Alexis de Tocqueville

A Seminar with Professor John Lukacs
Tuesday, September 16



More than two hundred years after his birth (1805) interest in Alexis de Tocqueville is greater than ever before. He was read and venerated in the United States ever since his publication of
Democracy in America, vol. I, in 1835 but, strangely, less so in France -- until relatively recently. Students and scholars of Tocqueville now largely agree that the second volume of Democracy (first published in 1840) is even more telling and relevant than the first. We also know more about the private Tocqueville than before, due to recent serious biographies. Three questions about Tocqueville are still discussed and debated: (1) was he a conservative or a liberal? (2) was he a sociologist or a historian? (3) was he a believing Catholic? 

Professor John Lukacs spoke about these questions at the Wynnewood Institute on 16 September, Tuesday, at 7:30 p.m. Furthermore he directed attention to two more questions: how did and does Tocqueville relate to the enormous rise in the power of the American presidency; and to the recent phenomenon of classless societies?


Praised by critics as a historian who has the literary talents of a novelist, John Lukacs is the author of more than 30 books. A recipient of the Ingersoll Prize, his books include Outgrowing Democracy: A Historical Interpretation of the U.S. in the 20th Century (1984);  The End of the Twentieth Century and the End of the Modern Age (1993) (nominated for the Pulitzer Prize); and A New Republic: A History of the United States in the Twentieth Century (2004), a major statement on the nature of our political system and a critical look at the underpinnings of our society.
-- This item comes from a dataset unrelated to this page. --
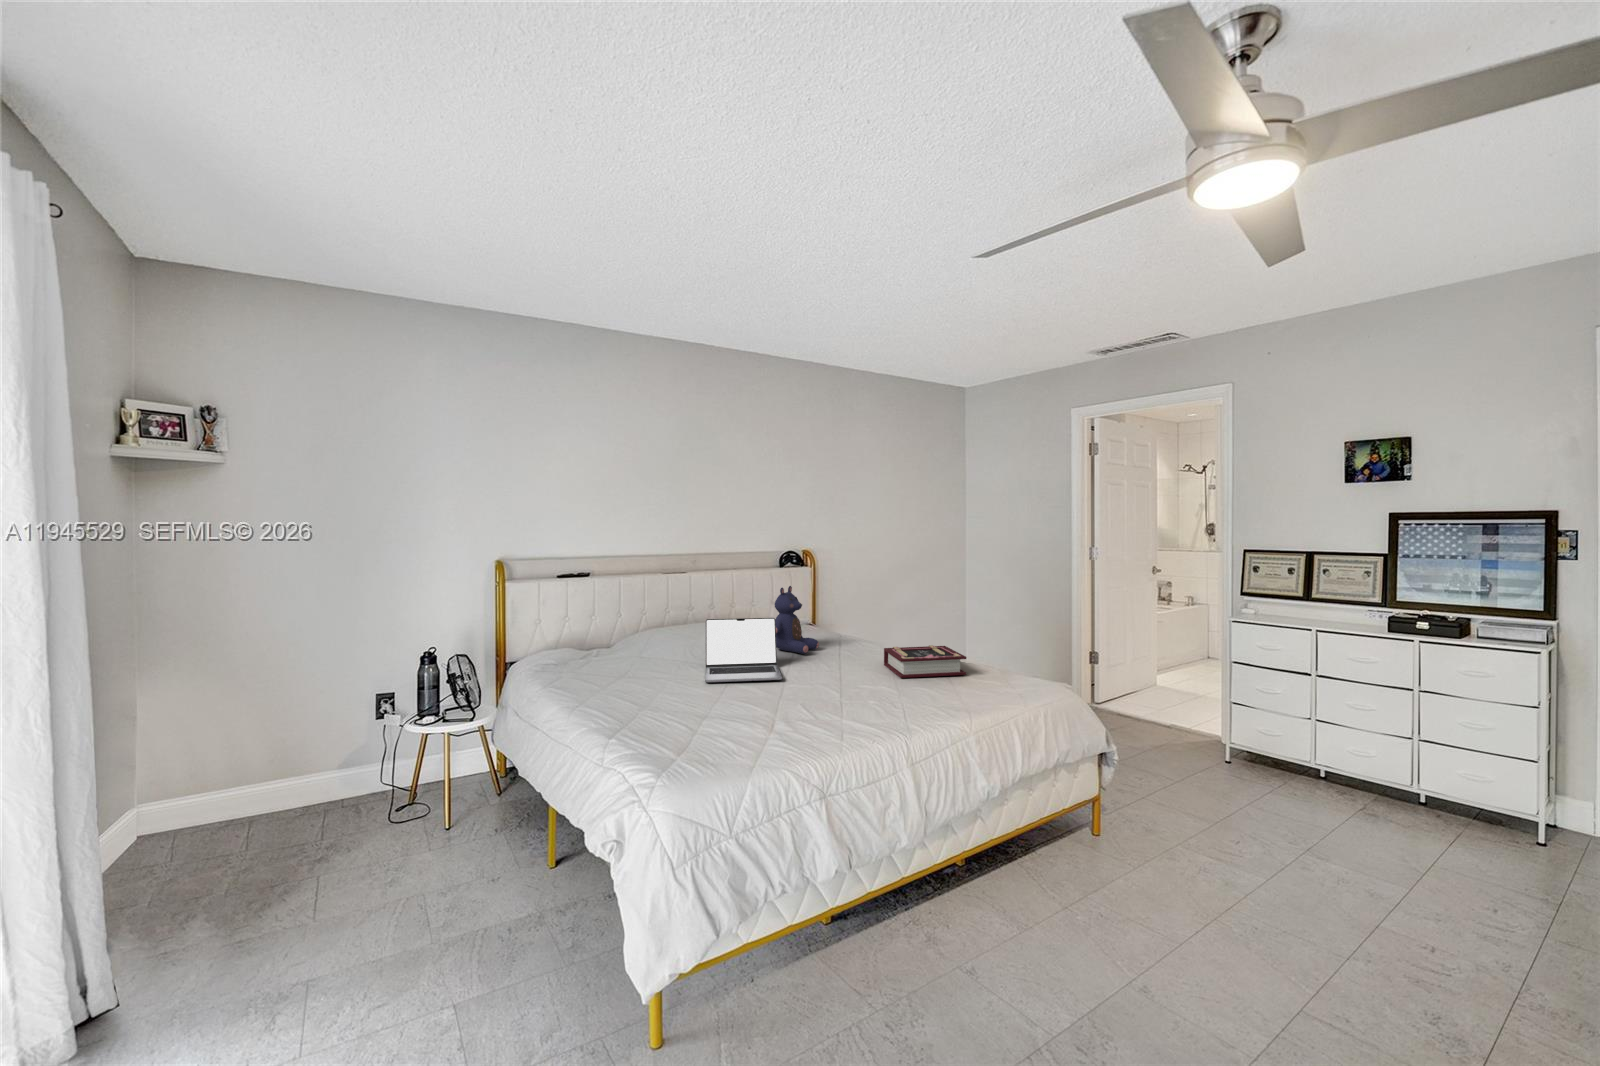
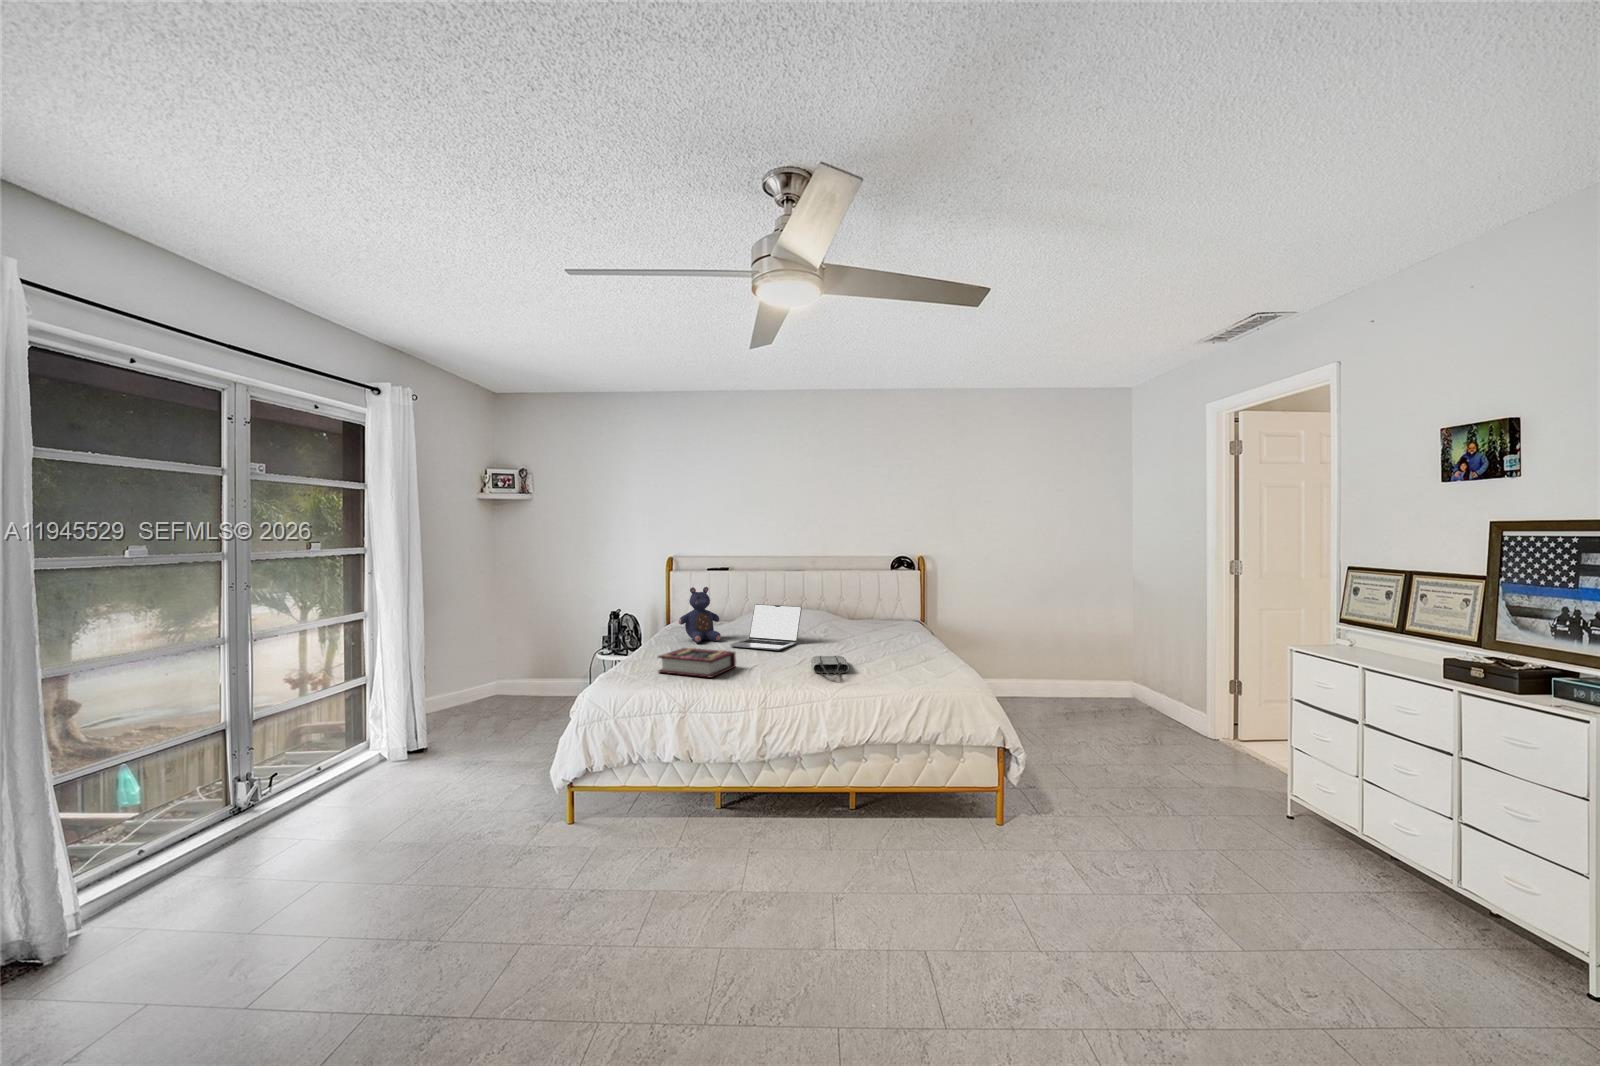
teddy bear: present [775,586,819,654] -> present [679,587,721,643]
book: present [884,645,966,678] -> present [658,648,736,677]
tote bag: none [854,678,936,708] -> present [811,656,849,676]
American democracy, he argues, has been transformed from an exercise in individual freedom and opportunity to a bureaucratic system created by and for the dominance of special groups.  In Democracy and Populism: Fear and Hatred (2005), Lukacs warns that populism renders the US vulnerable to demagoguery.

Lukacs served from 1947-94 as professor of history at Chestnut Hill College, and as its department chairman from 1947-74. He has also served as a visiting professor at many universities, including Columbia, Princeton, Johns Hopkins University, and at the University of Budapest in his native Hungary.